Francisco Nicolás Gómez Iglesias, «el pequeño Nicolás», compareció en el programa «Un tiempo nuevo», de Telecinco, para advertir públicamente de que posee “material muy sensible que afecta a todas las instituciones del Estado” y así blindarse frente a un grupo de gente del Centro Nacional de Inteligencia (CNI), a los que considera los culpables de lo que le ha sucedido. El CNI lo ha negado todo.
El joven de 20 años fue detenido el pasado 14 de octubre, martes, a las 9.30 de la mañana por un operativo policial de seis agentes de la Brigada de Asuntos Internos del Cuerpo Nacional de Policía. Permaneció 72 horas detenido en la Comisaría de la calle Rafael Calvo. Después fue acusado de estafa, falsedad documental y usurpación de identidad por hacerse pasar por asesor del Gobierno de España.
Con una seguridad pasmosa, Francisco Nicolás afirmó que si le llegara a pasar algo ese material “saldría la luz” porque considera que “le quieren quitar de en medio”. Reveló que en el momento de su detención, la policía le pidió su «contraseña de correo y el móvil», para, a su juicio, «destruir» toda la información que contenía, texto y voz.
El joven considera que el origen de su actual situación se debe a su relación con el CNI, con el que dijo haber estar colaborando desde hace menos de un año. Era un “charly”, término en clave que utilizan en el servicio de inteligencia del que no quiso explicar su significado. “Miembros del CNI me encargaron cosas alegales que no me gustaron”, reveló. Y afirmó que el secretario de Estado-director del CNI [Félix Sanz Roldán] “tiene conocimiento de todo”.
El CNI, por su parte, hizo público un comunicado -un hecho raro y excepcional- el domingo asegurando que «jamás» había encargado ninguna acción a Francisco Nicolás, desmintiendo sus palabras.
«El CNI jamás ha encargado al Sr.

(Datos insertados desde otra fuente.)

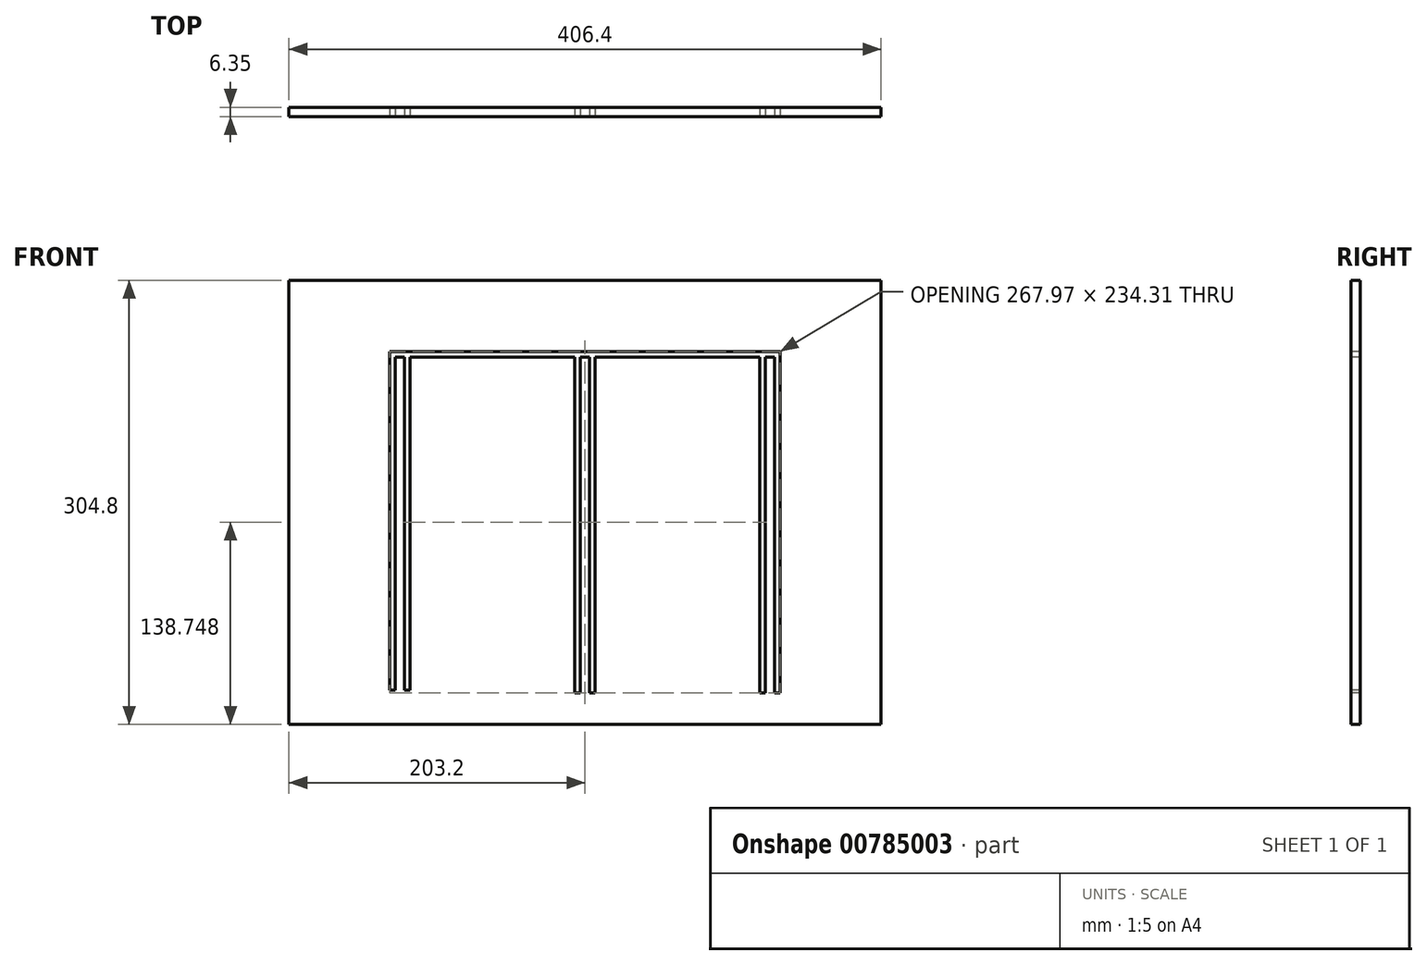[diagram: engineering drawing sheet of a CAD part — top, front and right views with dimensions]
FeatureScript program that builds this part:
annotation { "Feature Type Name" : "Feature", "Feature Type Description" : "" }
export const myFeature = defineFeature(function(context is Context, id is Id, definition is map)
    precondition{}
    {
        {
            var Q0;
            Q0=qCreatedBy(makeId("Front.planeOp"),FACE);
            var sketch = newSketch(context, id + "F0", { "sketchPlane" : qUnion([Q0])});
            skLineSegment(sketch, "E0.bottom", {"start": v(203.2, -152.4) * mm, "end": v(-203.2, -152.4) * mm});
            skLineSegment(sketch, "E0.top", {"start": v(203.2, 152.4) * mm, "end": v(-203.2, 152.4) * mm});
            skLineSegment(sketch, "E0.left", {"start": v(203.2, -152.4) * mm, "end": v(203.2, 152.4) * mm});
            skLineSegment(sketch, "E0.right", {"start": v(-203.2, -152.4) * mm, "end": v(-203.2, 152.4) * mm});
            skPoint(sketch, "E0.middle", {"position": v(0, 0) * mm});
            skLineSegment(sketch, "E1.bottom", {"start": v(3.18, 130.8) * mm, "end": v(-3.17, 130.8) * mm});
            skLineSegment(sketch, "E1.top", {"start": v(3.18, -130.8) * mm, "end": v(-3.17, -130.8) * mm});
            skLineSegment(sketch, "E1.left", {"start": v(3.18, 130.8) * mm, "end": v(3.18, -130.8) * mm});
            skLineSegment(sketch, "E1.right", {"start": v(-3.17, 130.8) * mm, "end": v(-3.17, -130.8) * mm});
            skLineSegment(sketch, "E2.bottom", {"start": v(3.18, -130.8) * mm, "end": v(6.99, -130.8) * mm});
            skLineSegment(sketch, "E2.top", {"start": v(3.18, 103.5) * mm, "end": v(6.99, 103.5) * mm});
            skLineSegment(sketch, "E2.left", {"start": v(3.18, -130.8) * mm, "end": v(3.18, 103.5) * mm});
            skLineSegment(sketch, "E2.right", {"start": v(6.99, -130.8) * mm, "end": v(6.99, 103.5) * mm});
            skLineSegment(sketch, "E3.bottom", {"start": v(-3.17, -130.8) * mm, "end": v(-6.98, -130.8) * mm});
            skLineSegment(sketch, "E3.top", {"start": v(-3.17, 103.5) * mm, "end": v(-6.98, 103.5) * mm});
            skLineSegment(sketch, "E3.left", {"start": v(-3.17, -130.8) * mm, "end": v(-3.17, 103.5) * mm});
            skLineSegment(sketch, "E3.right", {"start": v(-6.98, -130.8) * mm, "end": v(-6.98, 103.5) * mm});
            skPoint(sketch, "E4.middle", {"position": v(-127, 10.8) * mm});
            skLineSegment(sketch, "E5.bottom", {"start": v(-123.83, 150.5) * mm, "end": v(-130.18, 150.5) * mm});
            skLineSegment(sketch, "E5.top", {"start": v(-123.82, -128.9) * mm, "end": v(-130.17, -128.9) * mm});
            skLineSegment(sketch, "E5.left", {"start": v(-123.83, 150.5) * mm, "end": v(-123.82, -128.9) * mm});
            skLineSegment(sketch, "E5.right", {"start": v(-130.18, 150.5) * mm, "end": v(-130.17, -128.9) * mm});
            skLineSegment(sketch, "E6.bottom", {"start": v(-123.82, -128.9) * mm, "end": v(-120.02, -128.9) * mm});
            skLineSegment(sketch, "E6.top", {"start": v(-123.83, 103.5) * mm, "end": v(-120.02, 103.5) * mm});
            skLineSegment(sketch, "E6.left", {"start": v(-123.82, -128.9) * mm, "end": v(-123.83, 103.5) * mm});
            skLineSegment(sketch, "E6.right", {"start": v(-120.02, -128.9) * mm, "end": v(-120.02, 103.5) * mm});
            skLineSegment(sketch, "E7.bottom", {"start": v(-130.17, -128.9) * mm, "end": v(-133.98, -128.9) * mm});
            skLineSegment(sketch, "E7.top", {"start": v(-130.18, 103.5) * mm, "end": v(-133.99, 103.5) * mm});
            skLineSegment(sketch, "E7.left", {"start": v(-130.17, -128.9) * mm, "end": v(-130.18, 103.5) * mm});
            skLineSegment(sketch, "E7.right", {"start": v(-133.98, -128.9) * mm, "end": v(-133.99, 103.5) * mm});
            skPoint(sketch, "E8.middle", {"position": v(127, 8.9) * mm});
            skLineSegment(sketch, "E9.bottom", {"start": v(130.18, 148.6) * mm, "end": v(123.83, 148.6) * mm});
            skLineSegment(sketch, "E9.top", {"start": v(130.18, -130.8) * mm, "end": v(123.83, -130.8) * mm});
            skLineSegment(sketch, "E9.left", {"start": v(130.18, 148.6) * mm, "end": v(130.18, -130.8) * mm});
            skLineSegment(sketch, "E9.right", {"start": v(123.83, 148.6) * mm, "end": v(123.83, -130.8) * mm});
            skLineSegment(sketch, "E10.bottom", {"start": v(130.18, -130.8) * mm, "end": v(133.99, -130.8) * mm});
            skLineSegment(sketch, "E10.top", {"start": v(130.18, 103.5) * mm, "end": v(133.99, 103.5) * mm});
            skLineSegment(sketch, "E10.left", {"start": v(130.18, -130.8) * mm, "end": v(130.18, 103.5) * mm});
            skLineSegment(sketch, "E10.right", {"start": v(133.99, -130.8) * mm, "end": v(133.99, 103.5) * mm});
            skLineSegment(sketch, "E11.bottom", {"start": v(123.83, -130.8) * mm, "end": v(120.02, -130.8) * mm});
            skLineSegment(sketch, "E11.top", {"start": v(123.83, 103.5) * mm, "end": v(120.02, 103.5) * mm});
            skLineSegment(sketch, "E11.left", {"start": v(123.83, -130.8) * mm, "end": v(123.83, 103.5) * mm});
            skLineSegment(sketch, "E11.right", {"start": v(120.02, -130.8) * mm, "end": v(120.02, 103.5) * mm});
            skLineSegment(sketch, "E12.bottom", {"start": v(-133.99, 103.5) * mm, "end": v(133.99, 103.5) * mm});
            skLineSegment(sketch, "E12.top", {"start": v(-133.99, 99.7) * mm, "end": v(133.99, 99.7) * mm});
            skLineSegment(sketch, "E12.left", {"start": v(-133.99, 103.5) * mm, "end": v(-133.99, 99.7) * mm});
            skLineSegment(sketch, "E12.right", {"start": v(133.99, 103.5) * mm, "end": v(133.99, 99.7) * mm});
            skSolve(sketch);
        }
        {
            var Q0;
            Q0=makeQuery(id+"F0.imprint","IMPRINT",FACE,{"disambiguationData":[TD([[makeQuery(id+"F0.imprint","IMPRINT",EDGE,{"derivedFrom":sQuery(id+"F0.wireOp",EDGE,"E0.bottom")}),-1.0]])]});
            var Q1;
            Q1=makeQuery(id+"F0.imprint","IMPRINT",FACE,{"disambiguationData":[TD([[makeQuery(id+"F0.imprint","IMPRINT",EDGE,{"derivedFrom":sQuery(id+"F0.wireOp",EDGE,"E5.bottom")}),1.0]])]});
            var Q2;
            Q2=makeQuery(id+"F0.imprint","IMPRINT",FACE,{"disambiguationData":[TD([[makeQuery(id+"F0.imprint","IMPRINT",EDGE,{"derivedFrom":sQuery(id+"F0.wireOp",EDGE,"E1.bottom")}),1.0]])]});
            var Q3;
            {var subQ0=sQuery(id+"F0.wireOp",EDGE,"E5.top");Q3=makeQuery(id+"F0.imprint","IMPRINT",FACE,{"disambiguationData":[TD([[makeQuery(id+"F0.imprint","IMPRINT",EDGE,{"derivedFrom":subQ0}),-1.0]])]});}
            var Q4;
            {var subQ0=sQuery(id+"F0.wireOp",EDGE,"E1.top");Q4=makeQuery(id+"F0.imprint","IMPRINT",FACE,{"disambiguationData":[TD([[makeQuery(id+"F0.imprint","IMPRINT",EDGE,{"derivedFrom":subQ0}),-1.0]])]});}
            var Q5;
            Q5=makeQuery(id+"F0.imprint","IMPRINT",FACE,{"disambiguationData":[TD([[makeQuery(id+"F0.imprint","IMPRINT",EDGE,{"derivedFrom":sQuery(id+"F0.wireOp",EDGE,"E9.bottom")}),1.0]])]});
            var Q6;
            {var subQ0=sQuery(id+"F0.wireOp",EDGE,"E9.top");Q6=makeQuery(id+"F0.imprint","IMPRINT",FACE,{"disambiguationData":[TD([[makeQuery(id+"F0.imprint","IMPRINT",EDGE,{"derivedFrom":subQ0}),-1.0]])]});}
            extrude(context, id + "F1", {"entities" : qUnion([Q0, Q1, Q2, Q3, Q4, Q5, Q6]), "oppositeDirection" : true, "depth" : 6.35 * mm, "offsetDistance" : 25.4 * mm});
        }
    });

Gómez Iglesias acción o actividad alguna relacionado o no con las funciones y misiones de este Centro», dice el comunicado, en el que informa que sus servicios jurídicos han puesto los hechos en conocimiento de la Abogacía General del Estado «por si las declaraciones pudieran ser constitutivas de delito».

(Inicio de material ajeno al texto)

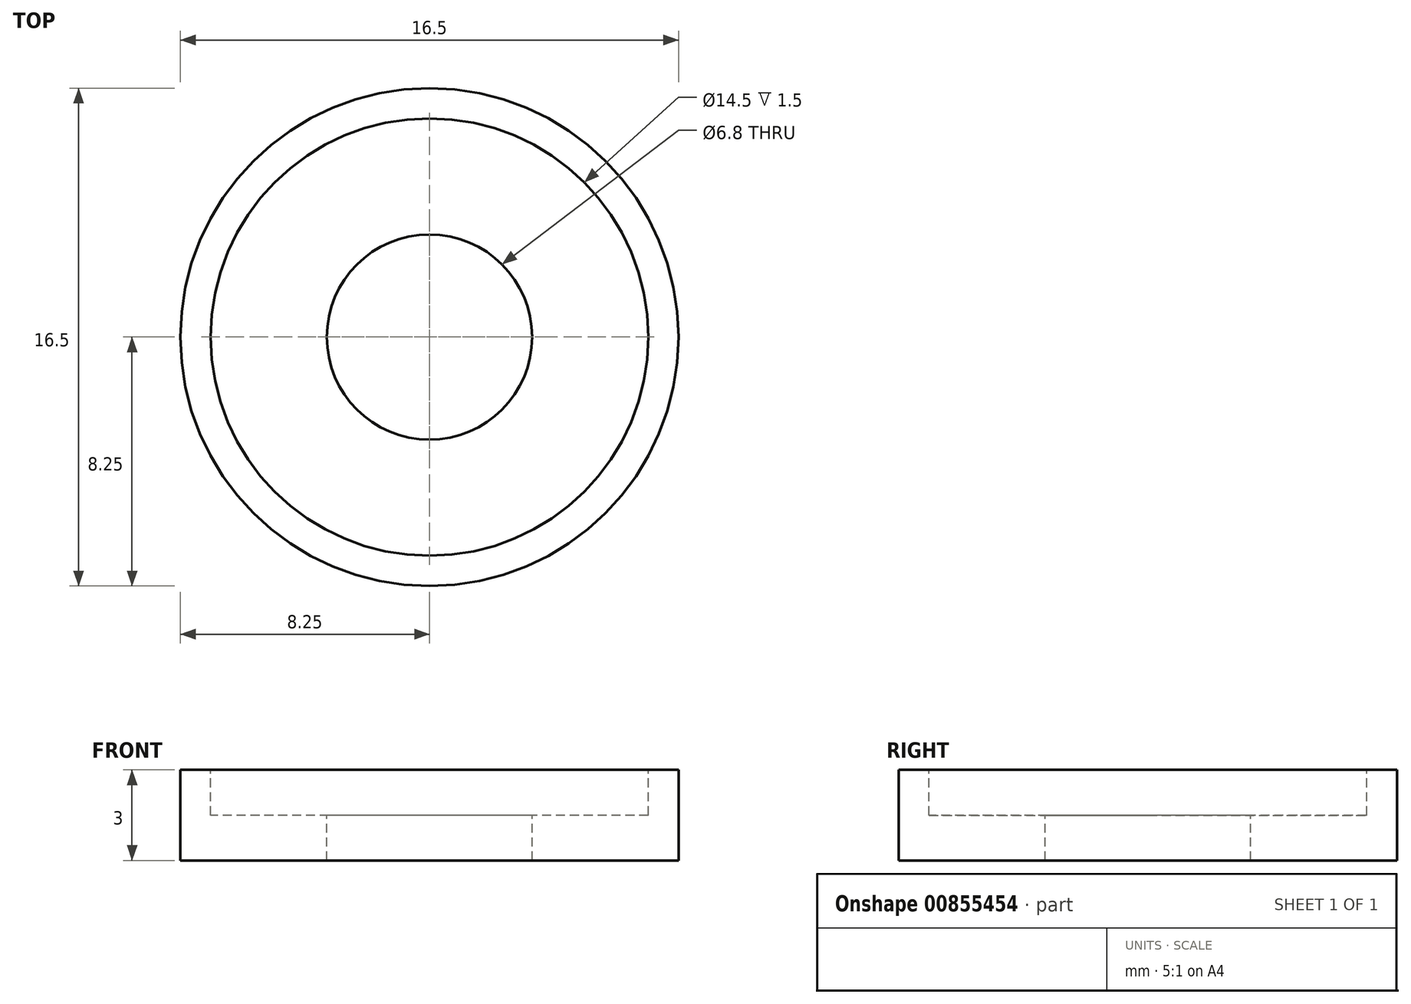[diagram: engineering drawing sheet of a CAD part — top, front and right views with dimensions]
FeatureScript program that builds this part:
annotation { "Feature Type Name" : "Feature", "Feature Type Description" : "" }
export const myFeature = defineFeature(function(context is Context, id is Id, definition is map)
    precondition{}
    {
        {
            var Q0;
            Q0=qCreatedBy(makeId("Front.planeOp"),FACE);
            var sketch = newSketch(context, id + "F0", { "sketchPlane" : qUnion([Q0])});
            skLineSegment(sketch, "E0", {"start": v(0, 0) * mm, "end": v(8.25, 0) * mm});
            skLineSegment(sketch, "E1", {"start": v(8.25, 0) * mm, "end": v(8.25, 3) * mm});
            skLineSegment(sketch, "E2", {"start": v(8.25, 3) * mm, "end": v(7.25, 3) * mm});
            skLineSegment(sketch, "E3", {"start": v(7.25, 3) * mm, "end": v(7.25, 1.5) * mm});
            skLineSegment(sketch, "E4", {"start": v(7.25, 1.5) * mm, "end": v(0, 1.5) * mm});
            skLineSegment(sketch, "E5", {"start": v(0, 1.5) * mm, "end": v(0, 0) * mm});
            skSolve(sketch);
        }
        {
            var Q0;
            Q0 = qSketchRegion(id + "F0", true);
            var Q1;
            Q1=sQuery(id+"F0.wireOp",EDGE,"E5");
            revolve(context, id + "F1", {"surfaceOperationType" : NewSurfaceOperationType.NEW, "entities" : qUnion([Q0]), "axis" : qUnion([Q1]), "revolveType" : RevolveType.FULL});
        }
        {
            var Q0;
            Q0=makeQuery(id+"F1.opRevolve","SWEPT_FACE",FACE,{"disambiguationData":[OSD([sQuery(id+"F0.wireOp",EDGE,"E4")])]});
            var sketch = newSketch(context, id + "F2", { "sketchPlane" : qUnion([Q0])});
            skCircle(sketch, "E6", {"center": v(0, 0) * mm, "radius": 3.4 * mm});
            skSolve(sketch);
        }
        {
            var Q0;
            Q0=makeQuery(id+"F2.imprint","IMPRINT",FACE,{"disambiguationData":[TD([[makeQuery(id+"F2.imprint","IMPRINT",EDGE,{"derivedFrom":sQuery(id+"F2.wireOp",EDGE,"E6")}),1.0]])]});
            extrude(context, id + "F3", {"entities" : qUnion([Q0]), "operationType" : NewBodyOperationType.REMOVE, "endBound" : BoundingType.THROUGH_ALL, "oppositeDirection" : true, "depth" : 25 * mm, "offsetDistance" : 25 * mm});
        }
    });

Asimismo, el CNI ha indicado que su secretario de Estado-director del CNI, Félix Sanz Roldán, está «a disposición de los órganos de control que la ley establece para dar fe» de que lo expuesto por el ‘pequeño Nicolás’ es falso.
Francisco Nicolás se reafirmó en su papel como conector o conseguidor de alto nivel y en sus relaciones con el Rey Juan Carlos, la infanta Cristina, Jordi Pujol, y la vicepresidenta del Gobierno, Soraya Sáenz de Santamaría.
“De todos los encargos y todos los servicios que yo realizo hay pruebas y hay testigos», declaró.
A pesar de los recientes desmentidos públicos de la Casa Real y de Vicepresidencia del Gobierno, Francisco Nicolás aseguró que había hablado varias veces con el Rey Juan Carlos, al que “el día de su abdicación le envió un mensaje” que el monarca le respondió, agradeciéndoselo. Que se había reunido con la Infanta Cristina y con su secretario personal, Carlos García Revenga, con el que mantiene una cierta amistad, y que “hace dos meses y medio” estuvo con la Soraya Sáenz de Santamaría, quien le invitó la noche electoral del 20 de noviembre de 2011 a estar en el balcón de Génova [sede del PP].
«Excepto que tengo el ébola, se ha dicho de todos sobre mí», declaró, al tiempo que desmintió que hubiera tenido una «relación sentimental» con el secretario de Estado de Comercio, Jaime García-Legaz.
«Pondré una querella a quien diga que hemos tenido una relación sentimental», ha avisado.
Por otra parte, el ‘pequeño Nicolás’ ha reiterado que entre los «trabajos» que ha realizado para altas instituciones del Estado se halla la mediación con el sindicato Manos Limpias en la imputación de la Infanta Cristina en el ‘caso Nóos’.
Francisco Nicolás ha explicado que tras «40 días de encierro voluntario», finalmente se encontraba «un poco mareado y disperso». «En esta historia no se está contando la verdad porque, a lo mejor, no interesa», ha aseverado, para después confesar que sí se siente «utilizado en este momento».
Por último, afirmó que había decidido contar su historia porque «se han pasado unas líneas rojas» que, a su juicio, «ya eran preocupantes» y porque se lo han aconsejado “los buenos” del CNI por su «seguridad».